# Prompt
Retype each entry exactly. Skip any pictures.

----- Provided data

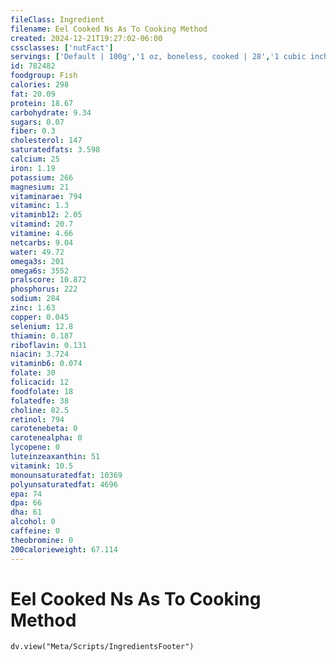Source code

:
 ```yaml
---
fileClass: Ingredient
filename: Eel Cooked Ns As To Cooking Method
created: 2024-12-21T19:27:02-06:00
cssclasses: ['nutFact']
servings: ['Default | 100g','1 oz, boneless, cooked | 28','1 cubic inch, boneless, cooked | 17','1 cup, cooked, flaked | 136']
id: 782482
foodgroup: Fish
calories: 298
fat: 20.09
protein: 18.67
carbohydrate: 9.34
sugars: 0.07
fiber: 0.3
cholesterol: 147
saturatedfats: 3.598
calcium: 25
iron: 1.19
potassium: 266
magnesium: 21
vitaminarae: 794
vitaminc: 1.3
vitaminb12: 2.05
vitamind: 20.7
vitamine: 4.66
netcarbs: 9.04
water: 49.72
omega3s: 201
omega6s: 3552
pralscore: 10.872
phosphorus: 222
sodium: 284
zinc: 1.63
copper: 0.045
selenium: 12.8
thiamin: 0.187
riboflavin: 0.131
niacin: 3.724
vitaminb6: 0.074
folate: 30
folicacid: 12
foodfolate: 18
folatedfe: 38
choline: 82.5
retinol: 794
carotenebeta: 0
carotenealpha: 0
lycopene: 0
luteinzeaxanthin: 51
vitamink: 10.5
monounsaturatedfat: 10369
polyunsaturatedfat: 4696
epa: 74
dpa: 66
dha: 61
alcohol: 0
caffeine: 0
theobromine: 0
200calorieweight: 67.114
---
```


# Eel Cooked Ns As To Cooking Method

```dataviewjs
dv.view("Meta/Scripts/IngredientsFooter")
```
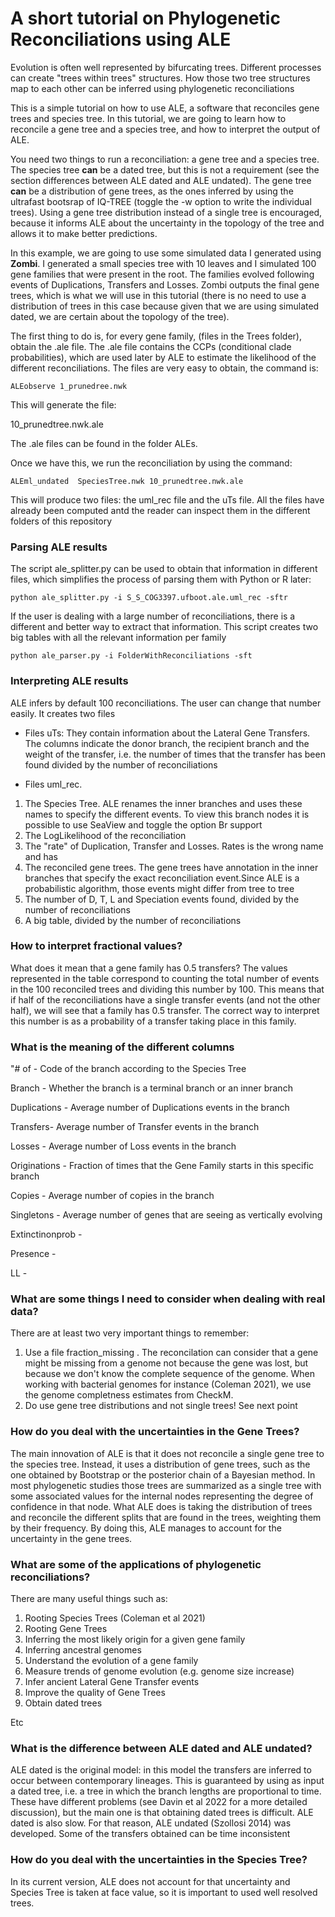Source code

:
# A short tutorial on Phylogenetic Reconciliations using ALE

Evolution is often well represented by bifurcating trees. Different processes can create "trees within trees" structures. How those two tree structures map to each other can be inferred using phylogenetic reconciliations 

This is a simple tutorial on how to use ALE, a software that reconciles gene trees and species tree. In this tutorial, we are going to learn how to reconcile a gene tree and a species tree, and how to interpret the output of ALE.

You need two things to run a reconciliation: a gene tree and a species tree. The species tree **can** be a dated tree, but this is not a requirement (see the section differences between ALE dated and ALE undated). The gene tree **can** be a distribution of gene trees, as the ones inferred by using the ultrafast bootsrap of IQ-TREE (toggle the -w option to write the individual trees). Using a gene tree distribution instead of a single tree is encouraged, because it informs ALE about the uncertainty in the topology of the tree and allows it to make better predictions.

In this example, we are going to use some simulated data I generated using **Zombi**. I generated a small species tree with 10 leaves and I simulated 100 gene families that were present in the root. The families evolved following events of Duplications, Transfers and Losses.  Zombi outputs the final gene trees, which is what we will use in this tutorial (there is no need to use a distribution of trees in this case because given that we are using simulated dated, we are certain about the topology of the tree). 

The first thing to do is, for every gene family, (files in the Trees folder), obtain the .ale file. The .ale file contains the CCPs (conditional clade probabilities), which are used later by ALE to estimate the likelihood of the different reconciliations. The files are  very easy to obtain, the command is:

```
ALEobserve 1_prunedree.nwk
```

This will generate the file:


10_prunedtree.nwk.ale


The .ale files can be found in the folder ALEs.


Once we have this, we run the reconciliation by using the command:

```
ALEml_undated  SpeciesTree.nwk 10_prunedtree.nwk.ale
```

This will produce two files: the uml_rec file and the uTs file. All the files have already been computed antd the reader can inspect them in the different folders of this repository

### Parsing ALE results

The script ale_splitter.py can be used to obtain that information in different files, which simplifies the process of parsing them with Python or R later:

```{ssh}
python ale_splitter.py -i S_S_COG3397.ufboot.ale.uml_rec -sftr

```
If the user is dealing with a large number of reconciliations, there is a different and better way to extract that information. This script creates two big tables with all the relevant information per family

```
python ale_parser.py -i FolderWithReconciliations -sft

```
### Interpreting ALE results

ALE infers by default 100 reconciliations. The user can change that number easily.
It creates two files

* Files uTs: They contain information about the Lateral Gene Transfers. The columns indicate the donor branch, the recipient branch and the weight of the transfer, i.e. the number of times that the transfer has been found divided by the number of reconciliations

* Files uml_rec. 

1. The Species Tree. ALE renames the inner branches and uses these names to specify the different events. To view this branch nodes it is possible to use SeaView and toggle the option Br support
2. The LogLikelihood of the reconciliation 
3. The "rate" of Duplication, Transfer and Losses. Rates is the wrong name and has 
4. The reconciled gene trees. The gene trees have annotation in the inner branches that specify the exact reconciliation event.Since ALE is a probabilistic algorithm, those events might differ from tree to tree
5. The number of D, T, L and Speciation events found, divided by the number of reconciliations
6. A big table, divided by the number of reconciliations

### How to interpret fractional values?

What does it mean that a gene family has 0.5 transfers? The values represented in the table correspond to counting the total number of events in the 100 reconciled trees and dividing this number by 100. This means that if half of the reconciliations have a single transfer events (and not the other half), we will see that a family has 0.5 transfer. The correct way to interpret this number is as a probability of a transfer taking place in this family.

### What is the meaning of the different columns

"# of -  Code of the branch according to the Species Tree

Branch - Whether the branch is a terminal branch or an inner branch

Duplications - Average number of Duplications events in the branch

Transfers- Average number of Transfer events in the branch

Losses - Average number of Loss events in the branch

Originations - Fraction of times that the Gene Family starts in this specific branch

Copies - Average number of copies in the branch

Singletons - Average number of genes that are seeing as vertically evolving

Extinctinonprob - 

Presence - 

LL - 


### What are some things I need to consider when dealing with real data?

There are at least two very important things to remember:

1. Use a file fraction_missing . The reconcilation can consider that a gene might be missing from a genome not because the gene was lost, but because we don't know the complete sequence of the genome. When working with bacterial genomes for instance (Coleman 2021),  we use the genome completness estimates from CheckM.
2. Do use gene tree distributions and not single trees! See next point


###  How do you deal with the uncertainties in the Gene Trees?

The main innovation of ALE is that it does not reconcile a single gene tree to the species tree. Instead, it uses a distribution of gene trees, such as the one obtained by Bootstrap or the posterior chain of a Bayesian method. In most phylogenetic studies those trees are summarized as a single tree with some associated values for the internal nodes representing the degree of confidence in that node. What ALE does is taking the distribution of trees and reconcile the different splits that are found in the trees, weighting them by their frequency. By doing this, ALE manages to account for the uncertainty in the gene trees.


### What are some of the applications of phylogenetic reconciliations?

There are many useful things such as:

1. Rooting Species Trees (Coleman et al 2021)
2. Rooting Gene Trees 
3. Inferring the most likely origin for a given gene family
4. Inferring ancestral genomes
5. Understand the evolution of a gene family  
6. Measure trends of genome evolution (e.g. genome size increase)
7. Infer ancient Lateral Gene Transfer events
8. Improve the quality of Gene Trees
9. Obtain dated trees

Etc


### What is the difference between ALE dated and ALE undated?

ALE dated is the original model: in this model the transfers are inferred to occur between contemporary lineages. This is guaranteed by using as input a dated tree, i.e. a tree in which the branch lengths are proportional to time. These have different problems (see Davin et al 2022 for a more detailed discussion), but the main one is that obtaining dated trees is difficult. ALE dated is also slow. For that reason, ALE undated (Szollosi 2014)  was developed. Some of the transfers obtained can be time inconsistent

### How do you deal with the uncertainties in the Species Tree?
In its current version, ALE does not account for that uncertainty and Species Tree is taken at face value, so it is important to used well resolved trees.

----------

# Finished task
Source code

:
 ```yaml
---
fileClass: Ingredient
filename: Eel Cooked Ns As To Cooking Method
created: 2024-12-21T19:27:02-06:00
cssclasses: ['nutFact']
servings: ['Default | 100g','1 oz, boneless, cooked | 28','1 cubic inch, boneless, cooked | 17','1 cup, cooked, flaked | 136']
id: 782482
foodgroup: Fish
calories: 298
fat: 20.09
protein: 18.67
carbohydrate: 9.34
sugars: 0.07
fiber: 0.3
cholesterol: 147
saturatedfats: 3.598
calcium: 25
iron: 1.19
potassium: 266
magnesium: 21
vitaminarae: 794
vitaminc: 1.3
vitaminb12: 2.05
vitamind: 20.7
vitamine: 4.66
netcarbs: 9.04
water: 49.72
omega3s: 201
omega6s: 3552
pralscore: 10.872
phosphorus: 222
sodium: 284
zinc: 1.63
copper: 0.045
selenium: 12.8
thiamin: 0.187
riboflavin: 0.131
niacin: 3.724
vitaminb6: 0.074
folate: 30
folicacid: 12
foodfolate: 18
folatedfe: 38
choline: 82.5
retinol: 794
carotenebeta: 0
carotenealpha: 0
lycopene: 0
luteinzeaxanthin: 51
vitamink: 10.5
monounsaturatedfat: 10369
polyunsaturatedfat: 4696
epa: 74
dpa: 66
dha: 61
alcohol: 0
caffeine: 0
theobromine: 0
200calorieweight: 67.114
---
```


# Eel Cooked Ns As To Cooking Method

```dataviewjs
dv.view("Meta/Scripts/IngredientsFooter")
```
Source code

:
# A short tutorial on Phylogenetic Reconciliations using ALE

Evolution is often well represented by bifurcating trees. Different processes can create "trees within trees" structures. How those two tree structures map to each other can be inferred using phylogenetic reconciliations 

This is a simple tutorial on how to use ALE, a software that reconciles gene trees and species tree. In this tutorial, we are going to learn how to reconcile a gene tree and a species tree, and how to interpret the output of ALE.

You need two things to run a reconciliation: a gene tree and a species tree. The species tree **can** be a dated tree, but this is not a requirement (see the section differences between ALE dated and ALE undated). The gene tree **can** be a distribution of gene trees, as the ones inferred by using the ultrafast bootsrap of IQ-TREE (toggle the -w option to write the individual trees). Using a gene tree distribution instead of a single tree is encouraged, because it informs ALE about the uncertainty in the topology of the tree and allows it to make better predictions.

In this example, we are going to use some simulated data I generated using **Zombi**. I generated a small species tree with 10 leaves and I simulated 100 gene families that were present in the root. The families evolved following events of Duplications, Transfers and Losses.  Zombi outputs the final gene trees, which is what we will use in this tutorial (there is no need to use a distribution of trees in this case because given that we are using simulated dated, we are certain about the topology of the tree). 

The first thing to do is, for every gene family, (files in the Trees folder), obtain the .ale file. The .ale file contains the CCPs (conditional clade probabilities), which are used later by ALE to estimate the likelihood of the different reconciliations. The files are  very easy to obtain, the command is:

```
ALEobserve 1_prunedree.nwk
```

This will generate the file:


10_prunedtree.nwk.ale


The .ale files can be found in the folder ALEs.


Once we have this, we run the reconciliation by using the command:

```
ALEml_undated  SpeciesTree.nwk 10_prunedtree.nwk.ale
```

This will produce two files: the uml_rec file and the uTs file. All the files have already been computed antd the reader can inspect them in the different folders of this repository

### Parsing ALE results

The script ale_splitter.py can be used to obtain that information in different files, which simplifies the process of parsing them with Python or R later:

```{ssh}
python ale_splitter.py -i S_S_COG3397.ufboot.ale.uml_rec -sftr

```
If the user is dealing with a large number of reconciliations, there is a different and better way to extract that information. This script creates two big tables with all the relevant information per family

```
python ale_parser.py -i FolderWithReconciliations -sft

```
### Interpreting ALE results

ALE infers by default 100 reconciliations. The user can change that number easily.
It creates two files

* Files uTs: They contain information about the Lateral Gene Transfers. The columns indicate the donor branch, the recipient branch and the weight of the transfer, i.e. the number of times that the transfer has been found divided by the number of reconciliations

* Files uml_rec. 

1. The Species Tree. ALE renames the inner branches and uses these names to specify the different events. To view this branch nodes it is possible to use SeaView and toggle the option Br support
2. The LogLikelihood of the reconciliation 
3. The "rate" of Duplication, Transfer and Losses. Rates is the wrong name and has 
4. The reconciled gene trees. The gene trees have annotation in the inner branches that specify the exact reconciliation event.Since ALE is a probabilistic algorithm, those events might differ from tree to tree
5. The number of D, T, L and Speciation events found, divided by the number of reconciliations
6. A big table, divided by the number of reconciliations

### How to interpret fractional values?

What does it mean that a gene family has 0.5 transfers? The values represented in the table correspond to counting the total number of events in the 100 reconciled trees and dividing this number by 100. This means that if half of the reconciliations have a single transfer events (and not the other half), we will see that a family has 0.5 transfer. The correct way to interpret this number is as a probability of a transfer taking place in this family.

### What is the meaning of the different columns

"# of -  Code of the branch according to the Species Tree

Branch - Whether the branch is a terminal branch or an inner branch

Duplications - Average number of Duplications events in the branch

Transfers- Average number of Transfer events in the branch

Losses - Average number of Loss events in the branch

Originations - Fraction of times that the Gene Family starts in this specific branch

Copies - Average number of copies in the branch

Singletons - Average number of genes that are seeing as vertically evolving

Extinctinonprob - 

Presence - 

LL - 


### What are some things I need to consider when dealing with real data?

There are at least two very important things to remember:

1. Use a file fraction_missing . The reconcilation can consider that a gene might be missing from a genome not because the gene was lost, but because we don't know the complete sequence of the genome. When working with bacterial genomes for instance (Coleman 2021),  we use the genome completness estimates from CheckM.
2. Do use gene tree distributions and not single trees! See next point


###  How do you deal with the uncertainties in the Gene Trees?

The main innovation of ALE is that it does not reconcile a single gene tree to the species tree. Instead, it uses a distribution of gene trees, such as the one obtained by Bootstrap or the posterior chain of a Bayesian method. In most phylogenetic studies those trees are summarized as a single tree with some associated values for the internal nodes representing the degree of confidence in that node. What ALE does is taking the distribution of trees and reconcile the different splits that are found in the trees, weighting them by their frequency. By doing this, ALE manages to account for the uncertainty in the gene trees.


### What are some of the applications of phylogenetic reconciliations?

There are many useful things such as:

1. Rooting Species Trees (Coleman et al 2021)
2. Rooting Gene Trees 
3. Inferring the most likely origin for a given gene family
4. Inferring ancestral genomes
5. Understand the evolution of a gene family  
6. Measure trends of genome evolution (e.g. genome size increase)
7. Infer ancient Lateral Gene Transfer events
8. Improve the quality of Gene Trees
9. Obtain dated trees

Etc


### What is the difference between ALE dated and ALE undated?

ALE dated is the original model: in this model the transfers are inferred to occur between contemporary lineages. This is guaranteed by using as input a dated tree, i.e. a tree in which the branch lengths are proportional to time. These have different problems (see Davin et al 2022 for a more detailed discussion), but the main one is that obtaining dated trees is difficult. ALE dated is also slow. For that reason, ALE undated (Szollosi 2014)  was developed. Some of the transfers obtained can be time inconsistent

### How do you deal with the uncertainties in the Species Tree?
In its current version, ALE does not account for that uncertainty and Species Tree is taken at face value, so it is important to used well resolved trees.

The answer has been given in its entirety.